What this tells black voters is that these people will accept second class treatment for themselves. The question becomes if they don't stand up for themselves, will they stand up for their constituents? And people will not take that chance. Nor should they.
Third, why should I support a party which opposes much of what will actually benefit black people. GOP policy seems to be designed to hurt the working poor and working class. What do they offer people except a naked appeal to religion and fake patriotism?
When people make the flawed argument that one party takes us for granted and the other ignores us, they forget that the other party doesn't ignore us, they run against up. And people like Massie and Jesse Lee Peterson trade in the worst anti-black stereotypes for their white patrons, that blacks are violent and lazy, slandering the millions of hard working poor and working class blacks, do Republicans expect these people to get support? Do they think they can buy a few ministers and then render our critical faculties inert?
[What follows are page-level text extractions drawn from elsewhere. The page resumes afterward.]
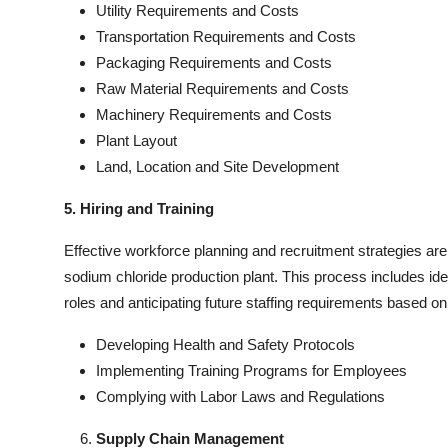
Utility Requirements and Costs
Transportation Requirements and Costs
Packaging Requirements and Costs
Raw Material Requirements and Costs
Machinery Requirements and Costs
Plant Layout
Land, Location and Site Development
5. Hiring and Training
Effective workforce planning and recruitment strategies are 
sodium chloride production plant. This process includes ident
roles and anticipating future staffing requirements based 
Developing Health and Safety Protocols
Implementing Training Programs for Employees
Complying with Labor Laws and Regulations
Supply Chain Management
This is not a debate about policy, because Black Republicans don't offer policy alternatives. This is a debate about character, one that they fail constantly. They are insulted and degraded in black America because they cannot lead, are greedy and self-serving and expect people to act against their own interest. Sure, they can whine about negative depictions, but much of that is caused by their own lack of character and craven pandering. All they do is run on race, not ideas.
Martin Luther King said he wanted to see a day when a man is judged on the content of his character. Well for Michael Steele, John McWhorter and Jesse Lee Peterson, that day has come, and they have been found sorely wanting. A fact that their defenders want to pretend hasn't happened. But it has and they will be confronted with it time and again, no matter how many apologies they demand or how many of they white supporters cry racism.